Coronavirus: At least 250,000 small firms face collapse without further government help, report warns

Record number of small firms faced going under even before third lockdown, Federation of Small Businesses says

Andy Gregory
Monday 11 January 2021 07:32 GMT
Research shows that high streets in Scotland have suffered the largest reduction in the number of occupied shops anywhere in the UK
Research shows that high streets in Scotland have suffered the largest reduction in the number of occupied shops anywhere in the UK (Jeff J Mitchell/Getty Images)

At least 250,000 small businesses will collapse unless the government offers more sufficient help to endure its coronavirus restrictions, a new report warns.

The Federation of Small Businesses (FSB) survey of 1,400 firms suggested a record number of businesses were planning to close over the next year, while exporters faced being pushed to the brink as they navigated the UK’s new post-Brexit trade arrangement with the EU.

The proportion of small businesses forecasting a reduction in profitability for the coming quarter has spiralled over the past year to an all-time high of 58 per cent, while half of exporters expect their international sales to drop in the next few months – up from a third this time last year, the report suggested.

The research also showed that one in five small firms cut jobs in the last three months of 2020, with one in seven expecting to do so in the current quarter, the FSB said.

The government’s development of business support measures has failed to keep pace with intensifying restrictions to stem the pandemic, FSB chair Mike Cherry said – branding the support for small firms during the second lockdown as a mere whimper.

“As a result, we risk losing hundreds of thousands of great, ultimately viable small businesses this year, at huge cost to local communities and individual livelihoods,” Mr Cherry said.

“A record number say they plan to close over the next 12 months and they were saying that even before news of the latest lockdown came through.

“At the outset of the first national lockdown, the UK government was bold. The support mechanisms put in place weren't perfect but they were an exceptionally good starting point. That's why it's so disappointing that it's met this second lockdown with a whimper.
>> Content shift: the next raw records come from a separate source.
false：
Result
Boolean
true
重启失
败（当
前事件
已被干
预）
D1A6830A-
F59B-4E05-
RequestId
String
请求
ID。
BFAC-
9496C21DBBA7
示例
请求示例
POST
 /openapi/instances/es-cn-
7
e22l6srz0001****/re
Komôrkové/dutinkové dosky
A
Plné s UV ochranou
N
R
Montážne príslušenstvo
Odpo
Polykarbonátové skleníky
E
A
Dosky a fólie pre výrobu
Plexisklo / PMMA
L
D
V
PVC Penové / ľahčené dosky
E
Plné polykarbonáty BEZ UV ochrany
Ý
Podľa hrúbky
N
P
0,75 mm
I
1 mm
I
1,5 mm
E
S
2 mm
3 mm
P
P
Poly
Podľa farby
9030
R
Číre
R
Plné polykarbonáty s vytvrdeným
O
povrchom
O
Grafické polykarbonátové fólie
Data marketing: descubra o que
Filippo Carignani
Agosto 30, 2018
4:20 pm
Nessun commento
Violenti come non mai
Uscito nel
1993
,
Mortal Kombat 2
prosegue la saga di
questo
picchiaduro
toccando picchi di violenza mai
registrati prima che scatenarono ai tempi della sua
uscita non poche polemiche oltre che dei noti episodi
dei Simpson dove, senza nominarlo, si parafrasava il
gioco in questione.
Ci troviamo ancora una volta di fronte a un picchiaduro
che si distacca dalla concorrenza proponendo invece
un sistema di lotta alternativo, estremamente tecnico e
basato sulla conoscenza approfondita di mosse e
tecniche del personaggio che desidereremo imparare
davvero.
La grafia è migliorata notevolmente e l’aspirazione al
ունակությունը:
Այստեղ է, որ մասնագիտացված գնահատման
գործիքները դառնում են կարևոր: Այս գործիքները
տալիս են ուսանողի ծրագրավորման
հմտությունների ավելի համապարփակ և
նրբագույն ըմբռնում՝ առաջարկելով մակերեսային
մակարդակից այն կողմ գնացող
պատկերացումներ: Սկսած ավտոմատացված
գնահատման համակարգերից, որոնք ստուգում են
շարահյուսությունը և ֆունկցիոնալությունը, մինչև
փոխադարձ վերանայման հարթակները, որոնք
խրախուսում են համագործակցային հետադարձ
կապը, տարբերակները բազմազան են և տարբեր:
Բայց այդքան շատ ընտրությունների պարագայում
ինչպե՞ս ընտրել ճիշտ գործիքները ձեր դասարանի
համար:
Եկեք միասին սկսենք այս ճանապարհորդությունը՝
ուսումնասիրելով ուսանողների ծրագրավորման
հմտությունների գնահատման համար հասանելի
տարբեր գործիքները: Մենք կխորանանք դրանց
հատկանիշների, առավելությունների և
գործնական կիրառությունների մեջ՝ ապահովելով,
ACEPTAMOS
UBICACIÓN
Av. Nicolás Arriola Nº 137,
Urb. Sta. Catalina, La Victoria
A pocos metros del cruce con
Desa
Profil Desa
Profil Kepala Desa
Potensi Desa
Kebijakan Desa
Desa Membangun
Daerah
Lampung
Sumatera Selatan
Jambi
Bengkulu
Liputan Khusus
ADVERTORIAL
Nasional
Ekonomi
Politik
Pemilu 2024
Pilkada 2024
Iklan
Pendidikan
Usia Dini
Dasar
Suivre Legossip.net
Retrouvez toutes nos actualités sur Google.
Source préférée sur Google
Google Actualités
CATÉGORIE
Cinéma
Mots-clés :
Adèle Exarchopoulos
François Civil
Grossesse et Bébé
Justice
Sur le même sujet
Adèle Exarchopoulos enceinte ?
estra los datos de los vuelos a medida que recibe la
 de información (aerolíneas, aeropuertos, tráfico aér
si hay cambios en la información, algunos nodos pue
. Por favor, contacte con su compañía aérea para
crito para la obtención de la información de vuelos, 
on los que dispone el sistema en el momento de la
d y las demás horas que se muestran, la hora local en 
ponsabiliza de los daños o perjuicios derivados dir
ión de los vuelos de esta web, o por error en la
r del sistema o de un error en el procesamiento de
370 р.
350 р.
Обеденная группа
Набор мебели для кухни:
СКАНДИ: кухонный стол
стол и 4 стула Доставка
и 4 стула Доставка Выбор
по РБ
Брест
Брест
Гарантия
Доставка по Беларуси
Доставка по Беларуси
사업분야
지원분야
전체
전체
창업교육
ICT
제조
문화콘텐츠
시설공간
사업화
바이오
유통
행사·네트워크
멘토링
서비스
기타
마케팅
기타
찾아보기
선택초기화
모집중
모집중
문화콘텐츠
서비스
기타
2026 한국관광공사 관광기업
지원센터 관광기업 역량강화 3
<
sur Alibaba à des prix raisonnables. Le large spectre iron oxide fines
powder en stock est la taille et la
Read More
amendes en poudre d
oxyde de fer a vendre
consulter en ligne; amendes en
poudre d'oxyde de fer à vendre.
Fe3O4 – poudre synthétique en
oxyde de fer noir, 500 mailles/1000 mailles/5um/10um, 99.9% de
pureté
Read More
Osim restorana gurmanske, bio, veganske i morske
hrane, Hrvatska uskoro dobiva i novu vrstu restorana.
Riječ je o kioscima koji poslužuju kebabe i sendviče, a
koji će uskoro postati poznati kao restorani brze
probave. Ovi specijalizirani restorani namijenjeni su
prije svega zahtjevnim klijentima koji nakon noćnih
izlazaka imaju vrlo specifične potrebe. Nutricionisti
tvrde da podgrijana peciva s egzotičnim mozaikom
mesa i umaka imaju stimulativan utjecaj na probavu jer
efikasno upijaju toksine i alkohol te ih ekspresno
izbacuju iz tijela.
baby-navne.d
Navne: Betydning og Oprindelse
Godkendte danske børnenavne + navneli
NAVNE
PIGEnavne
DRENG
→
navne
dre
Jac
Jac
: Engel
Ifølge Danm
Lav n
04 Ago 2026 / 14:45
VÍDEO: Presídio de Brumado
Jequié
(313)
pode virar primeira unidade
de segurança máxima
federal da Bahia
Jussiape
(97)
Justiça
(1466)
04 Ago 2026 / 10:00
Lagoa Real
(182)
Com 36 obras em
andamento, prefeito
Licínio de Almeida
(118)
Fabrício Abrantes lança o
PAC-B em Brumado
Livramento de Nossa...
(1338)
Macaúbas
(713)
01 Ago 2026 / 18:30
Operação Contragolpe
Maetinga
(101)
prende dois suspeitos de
“There are meaningful lifelines for retail, leisure and hospitality businesses, which are very welcome as far as they go, but this government needs to realise that the small business community is much bigger than these three sectors.

“Company directors, the newly self-employed, those in supply chains and those without commercial premises are still being left out in the cold.”

At the start of 2020, some 99.3 per cent of the UK’s six million businesses were small firms. Together, they employed 13.3 million people, with a combined turnover of £1.6 trillion.

A Business Department spokesperson said: “We understand these are extremely challenging circumstances for businesses, which is why we have put in place one of the most comprehensive and generous packages of business support in the world worth £280bn.

“This includes a new one-off grant worth up to £9,000, VAT relief, various loan schemes, a business rates holiday as well as the extended furlough scheme.”